Azul era el mar
Recuerdo que quedamos a las ocho de la tarde, pero aunque no suelo ser nada puntual, ese día los nervios negociaron con mi habitual parsimonia para llegar incluso con unos minutos de antelación.
Me senté en la orilla a esperar, con el propósito de esconder el terrible sonido que producían los nervios en mi estómago, con el murmullo de las olas. El mar estaba tan limpio, que las sombras de las nubes mimetizaban a los peces que translucían en el fondo del océano, para poder jugar con ellos. El aroma salino y húmedo del agua, me golpeaba el rostro con cada batida de las olas, intentando ahuyentar al frío que desde hacía poco, me amenazaba para que me pusiese la camiseta.
–Son las ocho y veinte –pensé consternado.

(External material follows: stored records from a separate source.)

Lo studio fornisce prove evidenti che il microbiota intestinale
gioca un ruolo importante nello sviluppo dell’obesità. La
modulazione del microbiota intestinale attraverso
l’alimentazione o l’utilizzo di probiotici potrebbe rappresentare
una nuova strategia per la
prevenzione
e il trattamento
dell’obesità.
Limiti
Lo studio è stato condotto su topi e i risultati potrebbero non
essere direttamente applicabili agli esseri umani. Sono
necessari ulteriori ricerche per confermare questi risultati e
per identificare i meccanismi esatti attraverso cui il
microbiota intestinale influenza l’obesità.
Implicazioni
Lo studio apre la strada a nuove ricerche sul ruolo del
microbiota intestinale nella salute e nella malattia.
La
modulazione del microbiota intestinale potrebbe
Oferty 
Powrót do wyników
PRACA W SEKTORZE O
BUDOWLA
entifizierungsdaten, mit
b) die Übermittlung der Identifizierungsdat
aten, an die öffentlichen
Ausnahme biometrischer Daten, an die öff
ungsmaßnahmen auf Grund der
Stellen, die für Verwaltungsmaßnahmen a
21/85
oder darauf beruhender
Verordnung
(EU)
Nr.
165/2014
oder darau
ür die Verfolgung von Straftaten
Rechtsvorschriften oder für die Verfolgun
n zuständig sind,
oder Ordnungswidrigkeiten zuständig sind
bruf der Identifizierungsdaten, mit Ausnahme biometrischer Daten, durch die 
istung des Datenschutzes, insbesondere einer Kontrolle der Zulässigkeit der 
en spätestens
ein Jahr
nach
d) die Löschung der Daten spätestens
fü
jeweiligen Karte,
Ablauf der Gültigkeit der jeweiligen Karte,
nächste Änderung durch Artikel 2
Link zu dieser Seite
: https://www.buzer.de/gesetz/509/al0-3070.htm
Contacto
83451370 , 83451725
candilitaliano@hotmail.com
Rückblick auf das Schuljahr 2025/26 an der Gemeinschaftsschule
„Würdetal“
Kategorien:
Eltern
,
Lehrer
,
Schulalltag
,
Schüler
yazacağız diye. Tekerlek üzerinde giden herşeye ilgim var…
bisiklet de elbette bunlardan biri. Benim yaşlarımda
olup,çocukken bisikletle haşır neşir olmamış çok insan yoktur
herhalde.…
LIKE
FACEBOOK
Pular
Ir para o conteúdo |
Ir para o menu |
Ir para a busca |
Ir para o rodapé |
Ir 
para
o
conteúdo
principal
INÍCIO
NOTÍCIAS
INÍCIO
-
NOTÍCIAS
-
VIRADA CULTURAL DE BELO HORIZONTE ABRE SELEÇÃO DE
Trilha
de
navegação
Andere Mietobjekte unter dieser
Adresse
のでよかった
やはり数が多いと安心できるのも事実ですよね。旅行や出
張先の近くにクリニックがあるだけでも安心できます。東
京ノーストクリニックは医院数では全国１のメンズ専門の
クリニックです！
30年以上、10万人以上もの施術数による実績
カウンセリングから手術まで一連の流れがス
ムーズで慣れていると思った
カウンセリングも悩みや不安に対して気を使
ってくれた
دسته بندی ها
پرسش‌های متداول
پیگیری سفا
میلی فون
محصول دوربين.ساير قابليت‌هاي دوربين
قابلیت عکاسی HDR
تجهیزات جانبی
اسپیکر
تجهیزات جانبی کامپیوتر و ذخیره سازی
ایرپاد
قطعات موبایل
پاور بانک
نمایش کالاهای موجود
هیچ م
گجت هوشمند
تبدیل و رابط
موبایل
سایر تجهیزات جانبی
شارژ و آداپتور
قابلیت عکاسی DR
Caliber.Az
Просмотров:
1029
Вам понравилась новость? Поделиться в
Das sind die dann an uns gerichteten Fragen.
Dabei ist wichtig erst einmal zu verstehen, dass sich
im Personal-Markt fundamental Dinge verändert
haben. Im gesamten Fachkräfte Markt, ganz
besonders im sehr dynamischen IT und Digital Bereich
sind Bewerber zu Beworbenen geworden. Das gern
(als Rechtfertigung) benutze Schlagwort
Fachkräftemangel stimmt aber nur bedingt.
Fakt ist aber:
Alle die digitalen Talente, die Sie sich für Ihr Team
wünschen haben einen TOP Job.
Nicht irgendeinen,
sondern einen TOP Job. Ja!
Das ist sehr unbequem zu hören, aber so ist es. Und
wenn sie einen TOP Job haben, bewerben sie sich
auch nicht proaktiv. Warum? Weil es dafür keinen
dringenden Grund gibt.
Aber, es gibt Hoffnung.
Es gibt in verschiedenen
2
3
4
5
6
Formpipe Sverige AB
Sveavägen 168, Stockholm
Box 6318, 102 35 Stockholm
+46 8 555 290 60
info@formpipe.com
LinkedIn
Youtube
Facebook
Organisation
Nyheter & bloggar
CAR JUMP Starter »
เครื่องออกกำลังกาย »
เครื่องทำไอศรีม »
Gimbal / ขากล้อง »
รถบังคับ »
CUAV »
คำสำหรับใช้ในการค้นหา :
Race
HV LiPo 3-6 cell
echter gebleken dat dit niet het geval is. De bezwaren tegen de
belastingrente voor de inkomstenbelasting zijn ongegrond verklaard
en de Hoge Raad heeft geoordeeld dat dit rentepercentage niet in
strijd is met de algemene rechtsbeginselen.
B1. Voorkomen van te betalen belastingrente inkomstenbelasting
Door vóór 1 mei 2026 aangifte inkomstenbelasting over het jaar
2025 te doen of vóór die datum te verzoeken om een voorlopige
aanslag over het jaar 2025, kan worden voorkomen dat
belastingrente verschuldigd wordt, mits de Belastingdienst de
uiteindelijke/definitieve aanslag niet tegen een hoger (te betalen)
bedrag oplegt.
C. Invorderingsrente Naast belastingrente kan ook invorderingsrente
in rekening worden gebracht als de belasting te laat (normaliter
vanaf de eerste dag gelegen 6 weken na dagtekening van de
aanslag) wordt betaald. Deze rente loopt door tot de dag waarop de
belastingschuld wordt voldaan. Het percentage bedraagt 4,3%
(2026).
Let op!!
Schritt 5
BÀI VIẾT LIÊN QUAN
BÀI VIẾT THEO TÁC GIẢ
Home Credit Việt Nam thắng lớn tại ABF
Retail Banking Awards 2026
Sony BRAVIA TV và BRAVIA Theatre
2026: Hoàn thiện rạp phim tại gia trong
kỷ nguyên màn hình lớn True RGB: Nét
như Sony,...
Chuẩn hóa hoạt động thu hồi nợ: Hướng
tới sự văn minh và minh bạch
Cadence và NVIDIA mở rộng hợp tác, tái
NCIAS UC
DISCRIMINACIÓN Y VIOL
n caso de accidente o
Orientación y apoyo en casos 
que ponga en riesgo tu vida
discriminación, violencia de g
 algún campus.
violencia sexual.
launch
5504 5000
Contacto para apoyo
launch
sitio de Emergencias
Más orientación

Mi cerebro trabajaba con horror para encontrar una explicación de por qué aún no había venido: “quizá su amiga me dijo la verdad, y piensa dejarme; o quizá sólo se le ha olvidado que hemos quedado”. Una ola con más fuerza que las anteriores, consiguió rozarme con su espuma los dedos de los pies, erizándome la piel de todo el cuerpo.
Perdí un segundo la visión del mar para poder ponerme la camiseta, y cuando abrí los ojos, mi mano ya tenía una compañera acariciándola. –Perdón por el retraso – dijo, mientras se acomodaba a mi lado. Mi cuerpo, en contra de lo que esperaba, no perdió el nerviosismo que había ido coleccionando en todo este tiempo de espera, sino que lo mantenía y mimaba como si acaso me estuviese haciendo favor. La miré con un poco de temor y deseo, para así poder templar mi corazón que como un salvaje ariete golpeaba en mi tórax adolescente, acostumbrado ya a más de un contratiempo en estas lidias; pero la sonrisa rota y pagana que asomaba en su rostro, consiguió endosar la estocada perfecta a mi músculo vital, demostrándome no solo que todo había acabado, sino que quizás, ni siquiera existió un comienzo.
–Carlos yo…
– No hace falta que digas nada –mascullé rápidamente con valentía, con toda la valentía que puede aportar un ego herido de orgullo; pues no quería ver como eso labios, con los que ella había recolectado infantiles y tullidos besos de un quinceañero adolescente, se corrompieran con débiles mentiras, ensayadas posiblemente ante un espejo.
Una ola traidora rompió cerca de nosotros para morir en nuestras manos todavía unidas, sepultándolas en la arena, y transmitiendo una magia al momento que nadie había pedido, pues no se merecía. La ironía de la situación me arrancó cierta sonrisa, demostrando con ello, el terrible orgullo de mal perdedor, que ahora me estaba poseyendo.
–¿Amigos? –me imploró, con una mezcla de ilusión, y en mayor parte, de culpabilidad. La mire a los ojos, manteniéndole esa mirada que semanas atrás me hubiese parecido tan cristalina y transparente como el mar de Valencia, pero que ahora cobraba un extraño color mate, del que ni las lágrimas que ahora brotaban de sus azules ojos, eran capaces de escapar.
–¿Amigos? –volvió a sugerir, creyendo que quizá no la había escuchado. El sol se escondía entre el lejano horizonte, aportando un tono cobrizo al mar, un color apagado a la arena, y una vorágine de tinieblas a mi corazón inerte.
Sin despegar los labios me levanté de su lado, y comencé a andar solo.